What is asked: Copy the stretch of the data from its first line through the line containing "v(55, -15) *", keeping both ends and changing nothing.

─── Provided records ───

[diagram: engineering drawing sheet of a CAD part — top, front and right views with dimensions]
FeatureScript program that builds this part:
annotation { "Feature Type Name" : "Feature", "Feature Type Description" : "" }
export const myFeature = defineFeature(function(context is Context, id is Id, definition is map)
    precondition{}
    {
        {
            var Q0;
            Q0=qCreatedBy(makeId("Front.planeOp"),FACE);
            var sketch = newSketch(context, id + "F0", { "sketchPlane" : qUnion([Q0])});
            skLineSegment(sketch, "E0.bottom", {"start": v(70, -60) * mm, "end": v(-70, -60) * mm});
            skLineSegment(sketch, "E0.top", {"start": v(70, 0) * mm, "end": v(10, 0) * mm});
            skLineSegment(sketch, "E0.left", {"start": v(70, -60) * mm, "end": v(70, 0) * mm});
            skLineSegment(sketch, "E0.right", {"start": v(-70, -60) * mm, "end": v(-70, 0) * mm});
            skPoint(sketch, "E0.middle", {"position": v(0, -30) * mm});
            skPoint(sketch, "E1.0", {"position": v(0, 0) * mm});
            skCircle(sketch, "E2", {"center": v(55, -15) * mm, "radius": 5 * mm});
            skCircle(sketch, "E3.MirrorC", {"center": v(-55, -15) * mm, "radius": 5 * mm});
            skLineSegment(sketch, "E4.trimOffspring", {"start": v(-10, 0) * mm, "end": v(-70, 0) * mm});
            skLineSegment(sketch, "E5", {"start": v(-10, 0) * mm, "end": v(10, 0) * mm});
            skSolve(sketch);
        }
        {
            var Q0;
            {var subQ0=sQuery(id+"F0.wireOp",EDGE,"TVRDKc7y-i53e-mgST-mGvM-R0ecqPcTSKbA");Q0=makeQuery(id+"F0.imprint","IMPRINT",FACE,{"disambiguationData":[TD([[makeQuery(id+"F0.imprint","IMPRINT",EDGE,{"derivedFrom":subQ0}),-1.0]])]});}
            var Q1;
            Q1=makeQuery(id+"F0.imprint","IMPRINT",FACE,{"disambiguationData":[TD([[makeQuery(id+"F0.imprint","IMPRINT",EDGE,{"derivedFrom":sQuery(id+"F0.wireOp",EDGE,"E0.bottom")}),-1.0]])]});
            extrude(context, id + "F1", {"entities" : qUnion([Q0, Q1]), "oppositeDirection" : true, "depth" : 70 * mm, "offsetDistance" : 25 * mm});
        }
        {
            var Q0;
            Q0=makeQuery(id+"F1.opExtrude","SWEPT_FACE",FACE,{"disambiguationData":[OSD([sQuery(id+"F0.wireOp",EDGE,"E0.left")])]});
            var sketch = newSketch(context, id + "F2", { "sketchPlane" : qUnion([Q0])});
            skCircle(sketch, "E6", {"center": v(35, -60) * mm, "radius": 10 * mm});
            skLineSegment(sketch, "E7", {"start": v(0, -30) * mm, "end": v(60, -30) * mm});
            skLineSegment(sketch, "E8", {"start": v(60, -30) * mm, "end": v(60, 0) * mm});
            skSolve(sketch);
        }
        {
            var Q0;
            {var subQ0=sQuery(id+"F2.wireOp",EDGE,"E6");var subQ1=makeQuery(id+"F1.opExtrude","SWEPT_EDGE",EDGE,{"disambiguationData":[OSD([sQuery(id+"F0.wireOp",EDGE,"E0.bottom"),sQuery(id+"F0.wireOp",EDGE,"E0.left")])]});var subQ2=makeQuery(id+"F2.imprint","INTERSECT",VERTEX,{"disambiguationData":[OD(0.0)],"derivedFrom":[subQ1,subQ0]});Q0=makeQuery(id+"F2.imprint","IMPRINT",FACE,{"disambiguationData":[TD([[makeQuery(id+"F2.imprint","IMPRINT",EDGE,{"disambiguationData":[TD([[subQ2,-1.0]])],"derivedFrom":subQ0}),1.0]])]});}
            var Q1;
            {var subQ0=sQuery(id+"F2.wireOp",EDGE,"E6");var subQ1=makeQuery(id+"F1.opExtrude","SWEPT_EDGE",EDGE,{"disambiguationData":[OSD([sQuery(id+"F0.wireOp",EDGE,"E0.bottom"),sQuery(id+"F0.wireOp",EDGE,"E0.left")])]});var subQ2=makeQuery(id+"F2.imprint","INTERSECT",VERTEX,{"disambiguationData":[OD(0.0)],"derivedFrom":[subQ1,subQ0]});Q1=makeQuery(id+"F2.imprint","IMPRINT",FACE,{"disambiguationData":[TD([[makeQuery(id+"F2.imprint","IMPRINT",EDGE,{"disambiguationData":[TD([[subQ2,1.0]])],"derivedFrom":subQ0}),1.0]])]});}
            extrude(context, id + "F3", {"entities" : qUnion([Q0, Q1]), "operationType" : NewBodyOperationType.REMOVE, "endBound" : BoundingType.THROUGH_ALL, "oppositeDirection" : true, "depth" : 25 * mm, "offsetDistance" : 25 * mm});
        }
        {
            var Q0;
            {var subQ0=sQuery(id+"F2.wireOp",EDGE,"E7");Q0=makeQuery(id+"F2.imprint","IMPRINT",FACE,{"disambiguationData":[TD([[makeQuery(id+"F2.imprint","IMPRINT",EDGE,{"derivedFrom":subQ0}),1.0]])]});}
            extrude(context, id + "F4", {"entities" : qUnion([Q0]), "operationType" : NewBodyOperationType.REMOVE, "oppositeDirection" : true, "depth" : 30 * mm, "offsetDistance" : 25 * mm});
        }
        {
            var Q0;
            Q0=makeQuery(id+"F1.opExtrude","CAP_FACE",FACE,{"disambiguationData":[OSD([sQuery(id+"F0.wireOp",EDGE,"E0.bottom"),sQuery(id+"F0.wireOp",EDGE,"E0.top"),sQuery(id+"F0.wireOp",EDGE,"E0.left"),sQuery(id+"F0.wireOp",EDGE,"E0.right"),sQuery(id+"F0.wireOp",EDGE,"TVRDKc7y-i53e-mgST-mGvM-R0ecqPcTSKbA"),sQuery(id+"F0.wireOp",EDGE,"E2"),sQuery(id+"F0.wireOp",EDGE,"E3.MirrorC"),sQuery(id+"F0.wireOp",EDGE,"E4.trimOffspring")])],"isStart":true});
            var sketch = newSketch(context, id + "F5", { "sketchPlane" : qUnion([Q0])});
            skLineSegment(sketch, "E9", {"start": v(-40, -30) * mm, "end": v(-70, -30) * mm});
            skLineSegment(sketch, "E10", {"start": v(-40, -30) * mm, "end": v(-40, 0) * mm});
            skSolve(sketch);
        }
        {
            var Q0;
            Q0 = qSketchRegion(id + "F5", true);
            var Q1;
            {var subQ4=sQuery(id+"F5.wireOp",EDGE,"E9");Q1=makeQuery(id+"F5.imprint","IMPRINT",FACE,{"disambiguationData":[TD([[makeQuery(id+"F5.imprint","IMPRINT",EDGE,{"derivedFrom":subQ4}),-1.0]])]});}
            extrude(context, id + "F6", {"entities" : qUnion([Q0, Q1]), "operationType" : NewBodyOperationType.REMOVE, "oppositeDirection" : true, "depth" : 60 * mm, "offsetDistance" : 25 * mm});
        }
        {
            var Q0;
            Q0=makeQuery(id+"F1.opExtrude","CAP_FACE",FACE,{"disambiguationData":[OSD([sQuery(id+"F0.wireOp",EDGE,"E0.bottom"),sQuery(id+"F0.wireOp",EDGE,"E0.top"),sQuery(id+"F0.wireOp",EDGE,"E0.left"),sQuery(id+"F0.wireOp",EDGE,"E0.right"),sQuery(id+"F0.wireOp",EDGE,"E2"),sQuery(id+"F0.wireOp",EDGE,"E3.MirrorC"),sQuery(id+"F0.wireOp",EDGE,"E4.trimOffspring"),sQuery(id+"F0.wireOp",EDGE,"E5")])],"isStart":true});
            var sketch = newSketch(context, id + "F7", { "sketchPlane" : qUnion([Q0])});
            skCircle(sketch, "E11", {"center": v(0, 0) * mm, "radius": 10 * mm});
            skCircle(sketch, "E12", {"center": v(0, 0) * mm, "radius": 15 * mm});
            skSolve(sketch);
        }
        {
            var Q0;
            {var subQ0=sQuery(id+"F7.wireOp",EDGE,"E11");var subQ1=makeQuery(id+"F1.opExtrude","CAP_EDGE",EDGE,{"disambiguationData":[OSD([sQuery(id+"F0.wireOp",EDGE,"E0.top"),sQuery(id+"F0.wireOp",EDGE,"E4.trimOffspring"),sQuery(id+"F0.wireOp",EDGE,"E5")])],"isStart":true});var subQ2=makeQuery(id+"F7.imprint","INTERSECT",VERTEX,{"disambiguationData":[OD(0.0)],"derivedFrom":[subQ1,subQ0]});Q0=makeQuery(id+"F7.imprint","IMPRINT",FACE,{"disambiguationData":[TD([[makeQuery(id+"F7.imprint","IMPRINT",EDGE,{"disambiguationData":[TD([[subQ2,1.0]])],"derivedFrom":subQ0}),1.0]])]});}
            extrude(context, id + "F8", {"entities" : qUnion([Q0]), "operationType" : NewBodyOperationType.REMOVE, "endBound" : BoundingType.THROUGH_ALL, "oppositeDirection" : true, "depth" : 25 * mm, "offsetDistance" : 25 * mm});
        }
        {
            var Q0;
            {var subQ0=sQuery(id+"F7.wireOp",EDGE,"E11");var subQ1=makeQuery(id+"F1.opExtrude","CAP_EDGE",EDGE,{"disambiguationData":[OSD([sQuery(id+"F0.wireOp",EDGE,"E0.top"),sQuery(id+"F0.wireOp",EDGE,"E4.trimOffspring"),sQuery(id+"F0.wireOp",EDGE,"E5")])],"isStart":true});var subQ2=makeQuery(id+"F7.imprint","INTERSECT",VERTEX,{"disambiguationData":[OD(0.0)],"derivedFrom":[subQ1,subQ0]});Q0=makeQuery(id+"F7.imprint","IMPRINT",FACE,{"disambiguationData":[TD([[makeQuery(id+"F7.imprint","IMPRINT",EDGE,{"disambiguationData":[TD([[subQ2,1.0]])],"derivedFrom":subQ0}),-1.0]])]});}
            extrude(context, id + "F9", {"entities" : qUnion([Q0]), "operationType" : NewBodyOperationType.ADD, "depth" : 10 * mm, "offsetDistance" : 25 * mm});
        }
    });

───

Finished task:
[diagram: engineering drawing sheet of a CAD part — top, front and right views with dimensions]
FeatureScript program that builds this part:
annotation { "Feature Type Name" : "Feature", "Feature Type Description" : "" }
export const myFeature = defineFeature(function(context is Context, id is Id, definition is map)
    precondition{}
    {
        {
            var Q0;
            Q0=qCreatedBy(makeId("Front.planeOp"),FACE);
            var sketch = newSketch(context, id + "F0", { "sketchPlane" : qUnion([Q0])});
            skLineSegment(sketch, "E0.bottom", {"start": v(70, -60) * mm, "end": v(-70, -60) * mm});
            skLineSegment(sketch, "E0.top", {"start": v(70, 0) * mm, "end": v(10, 0) * mm});
            skLineSegment(sketch, "E0.left", {"start": v(70, -60) * mm, "end": v(70, 0) * mm});
            skLineSegment(sketch, "E0.right", {"start": v(-70, -60) * mm, "end": v(-70, 0) * mm});
            skPoint(sketch, "E0.middle", {"position": v(0, -30) * mm});
            skPoint(sketch, "E1.0", {"position": v(0, 0) * mm});
            skCircle(sketch, "E2", {"center": v(55, -15) * mm, "radius": 5 * mm});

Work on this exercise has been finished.